According to the email headers below, which bug number does the patch in the subject line address?

§ EXCERPTED TEXT:
══════════

From mboxrd@z Thu Jan  1 00:00:00 1970
Return-Path: <libc-alpha-return-99025-listarch-libc-alpha=sources.redhat.com@sourceware.org>
Received: (qmail 37500 invoked by alias); 3 Jan 2019 21:21:22 -0000
Mailing-List: contact libc-alpha-help@sourceware.org; run by ezmlm
Precedence: bulk
List-Id: <libc-alpha.sourceware.org>
List-Subscribe: <mailto:libc-alpha-subscribe@sourceware.org>
List-Archive: <http://sourceware.org/ml/libc-alpha/>
List-Post: <mailto:libc-alpha@sourceware.org>
List-Help: <mailto:libc-alpha-help@sourceware.org>, <http://sourceware.org/ml/#faqs>
Sender: libc-alpha-owner@sourceware.org
Received: (qmail 37474 invoked by uid 89); 3 Jan 2019 21:21:21 -0000
Authentication-Results: sourceware.org; auth=none
X-Spam-SWARE-Status: No, score=0.1 required=5.0 tests=BAYES_00,KAM_LAZY_DOMAIN_SECURITY,RDNS_DYNAMIC,TVD_RCVD_IP autolearn=no version=3.3.2 spammy=badly, situations, believed, blow
X-HELO: brightrain.aerifal.cx
Date: Thu, 03 Jan 2019 21:21:00 -0000
From: Rich Felker <dalias@libc.org>
To: "H.J. Lu" <hjl.tools@gmail.com>
Cc: Ma Ling <ling.ma.program@gmail.com>,
	GNU C Library <libc-alpha@sourceware.org>,
	"Lu, Hongjiu" <hongjiu.lu@intel.com>,
	"ling.ma" <ling.ml@antfin.com>, Wei Xiao <wei3.xiao@intel.com>
Subject: Re: [PATCH] NUMA spinlock [BZ #23962]
Message-ID: <20190103212113.GV23599@brightrain.aerifal.cx>
References: <20181226025019.38752-1-ling.ma@MacBook-Pro-8.local>
 <20190103204338.GU23599@brightrain.aerifal.cx>
 <CAMe9rOoBhZmzuEoPGjhbxkYZ3mOaC-8tPUrSuhmcbnu8J19LpA@mail.gmail.com>
MIME-Version: 1.0
Content-Type: text/plain; charset=us-ascii
Content-Disposition: inline
In-Reply-To: <CAMe9rOoBhZmzuEoPGjhbxkYZ3mOaC-8tPUrSuhmcbnu8J19LpA@mail.gmail.com>
User-Agent: Mutt/1.5.21 (2010-09-15)

══════════

§ GIVEN INFORMATION:
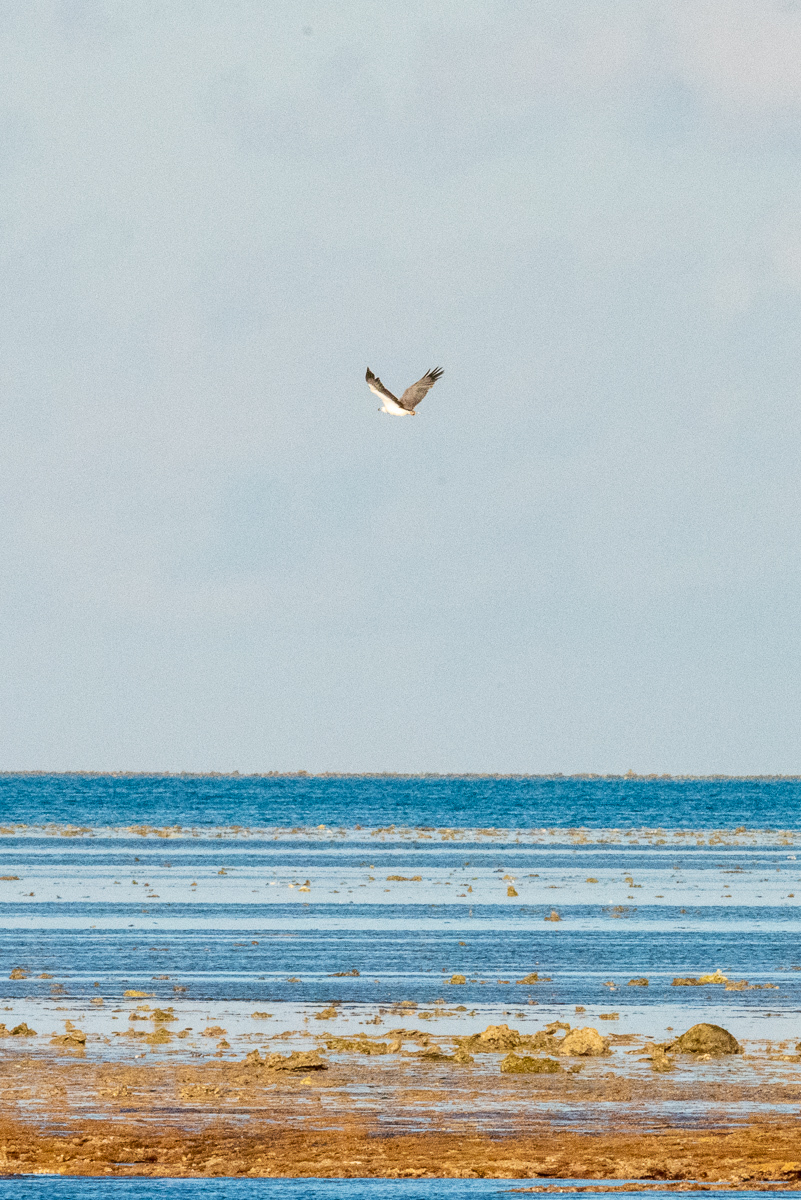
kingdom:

══════════

§ ANSWER TO THE EXERCISE: BZ #23962